Quando um predador encontra presas com uma frequência menor do que o tempo que ele leva para capturá-la, então ele deveria consumir todas as presas que encontrasse. Isso quer dizer, se você caiu em uma daquelas festas ciladas onde você olha para os lados e só encontra homem tomando cerveja, e ao ir até a varanda pra tomar um pouco de ar você encontra uma baranga que algum mané deixou sozinha enquanto espera na interminável fila do banheiro, você aborda e sai com a garota da festa. Sem ressentimentos: é um mundo cão.

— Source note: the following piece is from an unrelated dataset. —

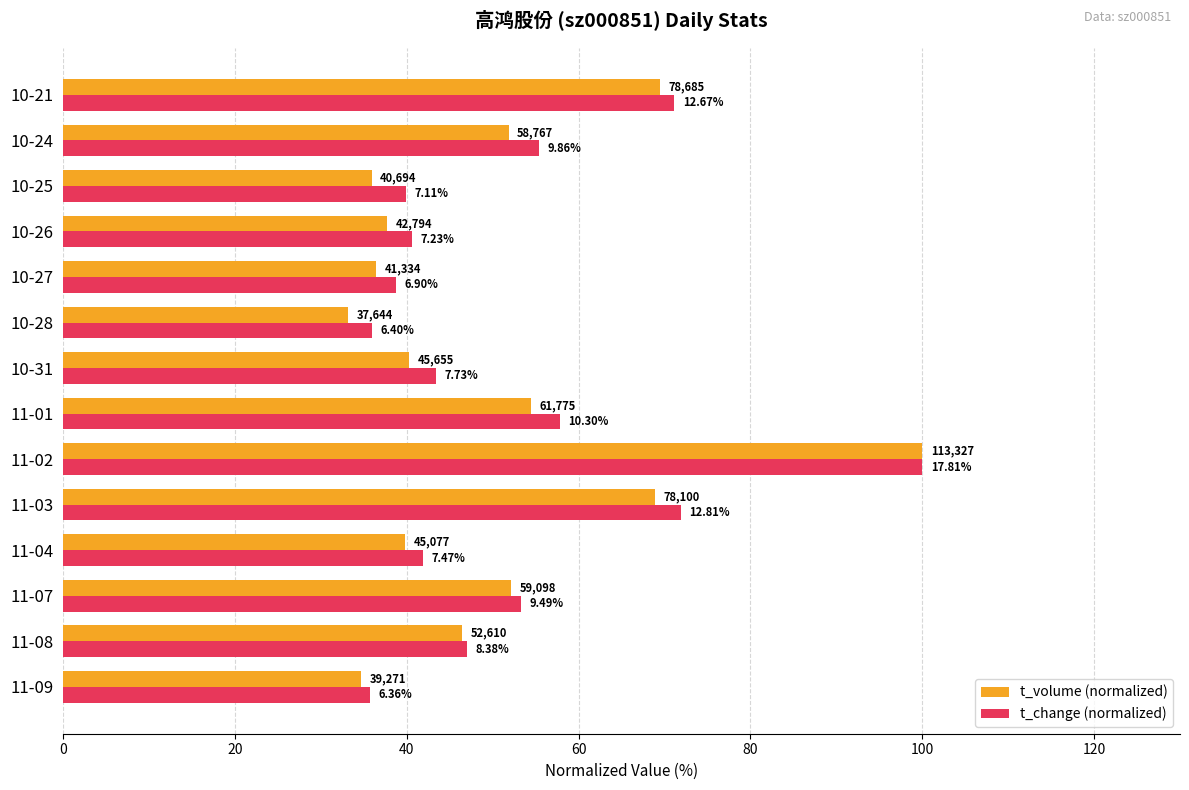

What are all the series names shown in the legend?

t_volume (normalized), t_change (normalized)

Mas quando as presas são frequentes ele deve buscar a presa ótima, porque em breve ele deve encontrá-la. A melhor presa é aquela que maximiza a relação custo/benefício, entre o tempo e energia gastos para encontrá-la e capturá-la, e a energia adquirida com a ingestão. É a ‘Teoria do Forrageamento Ótimo’.

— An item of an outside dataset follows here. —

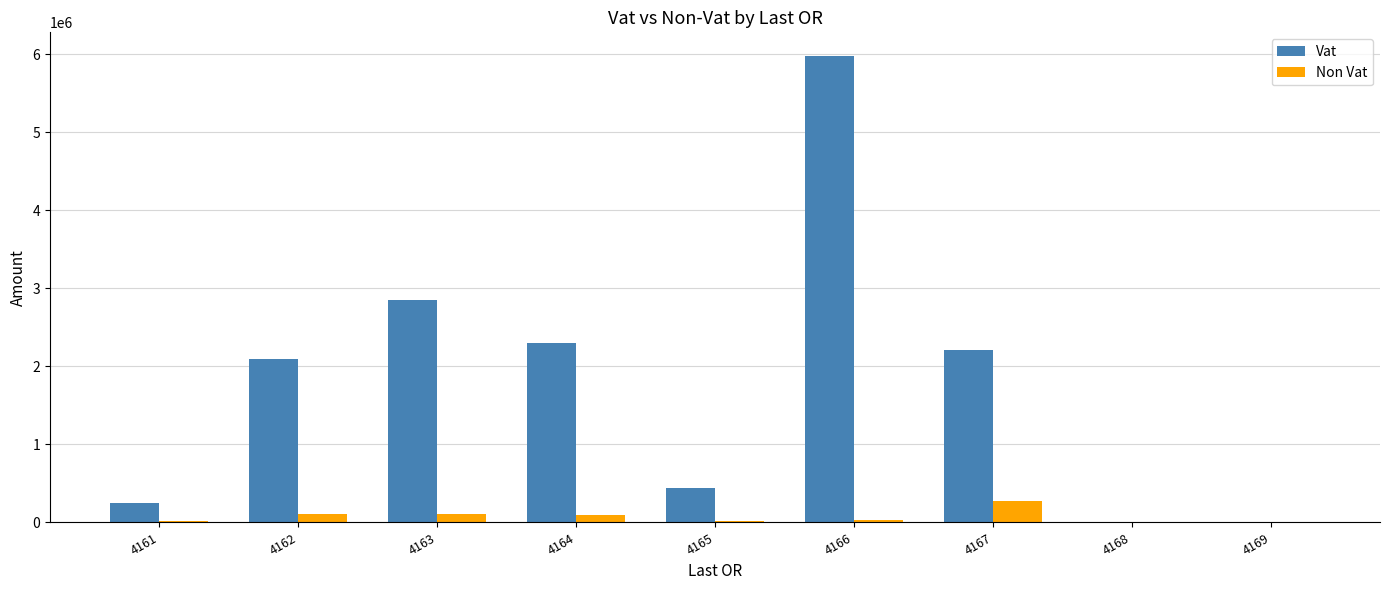

What is the maximum value for Vat?

5983356.9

Essas duas atitudes diferenciam o generalista do especialista. Como eu falei, a decisão entre um ou outro pode nem sempre ser sua. Em um ambiente inóspito, você pode ser obrigado a ser um generalista. Mas tem gente que é generalista porque gosta mesmo de qualquer coisa, ou porque é meio preguiçoso, e gosta mesmo é de pegar a primeira coisa que aparece pela frente.

Eu nunca fui muito preguiçoso, então naquela noite, circulava pelo Lagoinha com todos os meus sentidos alertados pela cerveja e a tequila. Dançava um forró aqui, dançava um forró ali, até que a vi: Pele morena, uma blusa tomara-que-cai branca e o sorriso mais bonito da Terra.

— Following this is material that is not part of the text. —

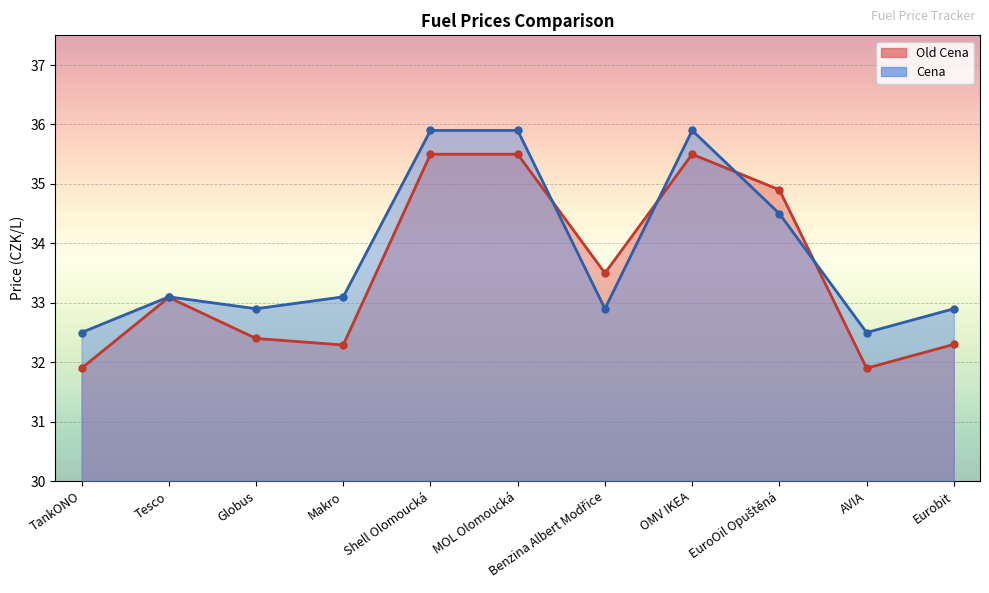

Which series ends up on top after the final intersection of Cena and Old Cena?

Cena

Como um bom especialista, foquei no alvo e fui atrás dele. Não via mais nada além daquele sorriso e ele tinha de ser meu. Chamei ela pra dançar e nós dançamos. O Lagoinha fica no alto de Santa Tereza. O ar é mais rarefeito lá e a pressão é menor, como no alto de qualquer montanha. Ou era isso, ou ela parecia dançar nas nuvens mesmo. “O que você faz?” ela perguntou. “Eu sou cientista”, respondi. Ela riu e saiu. Deu uma desculpa qualquer do tipo “Não posso deixar minha amiga sozinha” e me deixou plantado sozinho no meio da pista. Mas não sem me deixar aquele sorriso maravilhoso de presente.

A teoria do forrageamento ótimo diz que se a recompensa de uma presa específica por unidade de tempo gasta para encontrá-la é maior do que a média das recompensas ganhas com diferentes presas (também medida por unidade de tempo gasto para encontrá-las), então o animal deve se especializar nessa presa específica! Parece complicado, não é?! Mas você não precisa fazer contas para decidir. A frase acima significa que a especialização compensa apenas quando as presas são abundantes. O que parece ser um paradoxo: Quanto mais garotas bonitas, mais vale a pena você ficar com uma só. Desde que ela SEJA a menina mais bonita. De todas!

Naquela noite não fiz cálculo de média ou outro valor. Havia o troféu: a menina mais bonita da festa. A menina mais bonita que já havia visto na vida!

Se o Guepardo não tiver sucesso na sua investida, vira tapete!
Quanto mais especializado é um animal, maior é o seu compromisso com a caçada. As vezes a escolha de uma presa é um compromisso de vida ou morte. É a ‘Síndrome do Guepardo’. O Guepardo (ou chita) é um felino africano, q
ue alcança a incrível velocidade de 110km/h ao perseguir a sua presa, a Gazela (ou o Antílope, como na foto). Mas a Gazela também é rápida, e não se entrega fácil. A caçada é difícil, e ainda que em geral termine com a morte da gazela, isso não significa que o compromisso do Guepardo seja menor. Se a Gazela escapa, o Guepardo não terá energia para outra caçada e estará fadado a morrer de fome. É difícil dizer quem está certo e quem está errado nessa situação. Acho que por isso a natureza nem tenta fazer o juízo. Há o vencido e há o vencedor. Há o que funciona e o que não funciona. O que funciona, não precisa funcionar sempre. Por isso também, quem vence, não vence sempre.

Juntei minhas últimas forçar e chamei ela pra dançar de novo. Ela veio. Só que dessa vez ela não escapou e dançamos o resto da noite juntos.